(Nine-parameter box outputs)
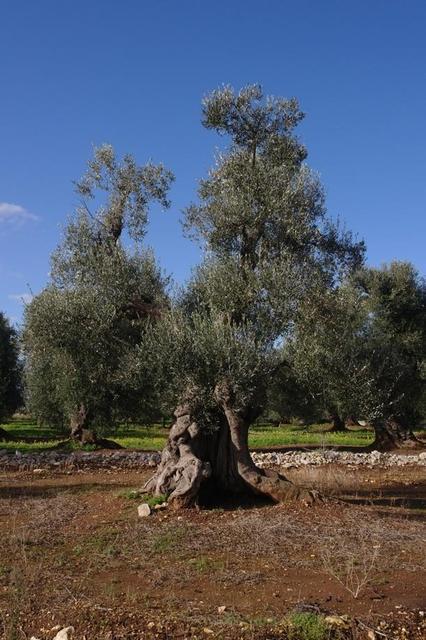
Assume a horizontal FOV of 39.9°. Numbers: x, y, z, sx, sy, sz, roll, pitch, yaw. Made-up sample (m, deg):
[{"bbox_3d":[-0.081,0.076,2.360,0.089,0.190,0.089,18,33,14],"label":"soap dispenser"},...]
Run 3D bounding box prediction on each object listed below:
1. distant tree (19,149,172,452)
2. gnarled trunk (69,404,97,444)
[{"bbox_3d":[-4.010,-1.046,20.357,5.208,10.659,4.900,0,-8,0],"label":"distant tree"},{"bbox_3d":[-4.385,3.508,19.701,0.941,1.324,0.900,0,-8,0],"label":"gnarled trunk"}]

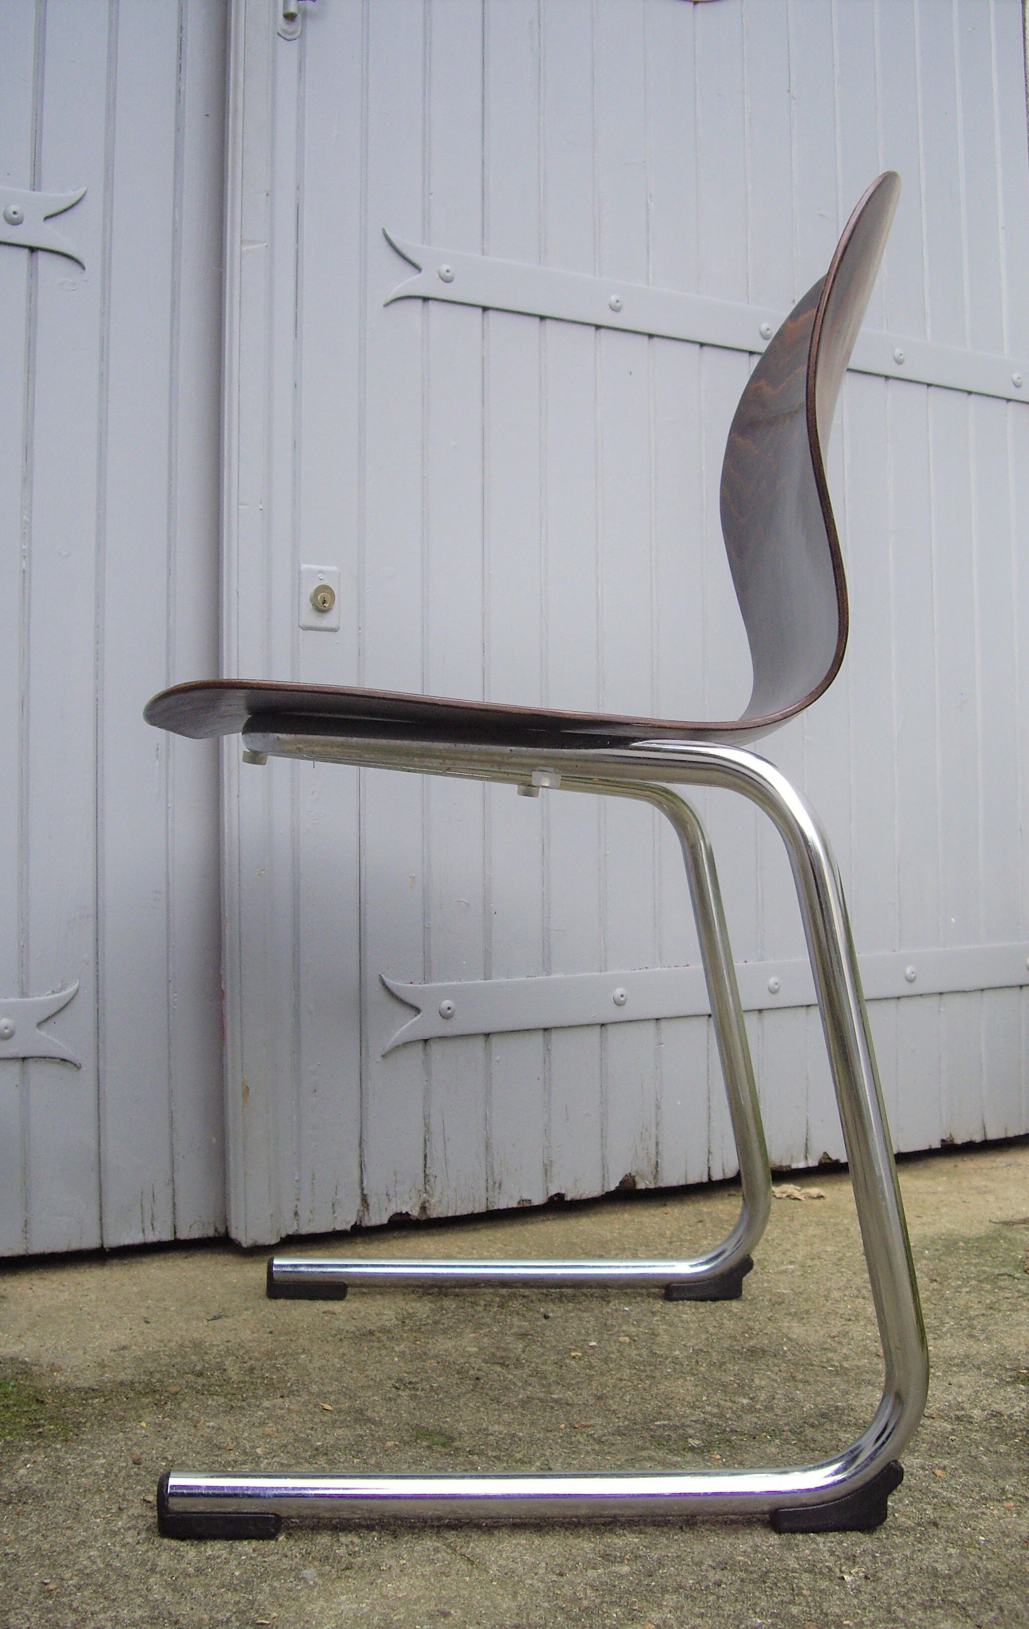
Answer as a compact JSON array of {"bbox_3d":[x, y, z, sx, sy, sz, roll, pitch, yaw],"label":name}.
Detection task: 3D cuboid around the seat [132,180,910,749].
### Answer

• What is needed:
Return only those lines of the records that contain the string "pitch".

• Answer for the task:
Assume a horizontal FOV of 39.9°. Numbers: x, y, z, sx, sy, sz, roll, pitch, yaw. Made-up sample (m, deg):
Answer as a compact JSON array of {"bbox_3d":[x, y, z, sx, sy, sz, roll, pitch, yaw],"label":name}.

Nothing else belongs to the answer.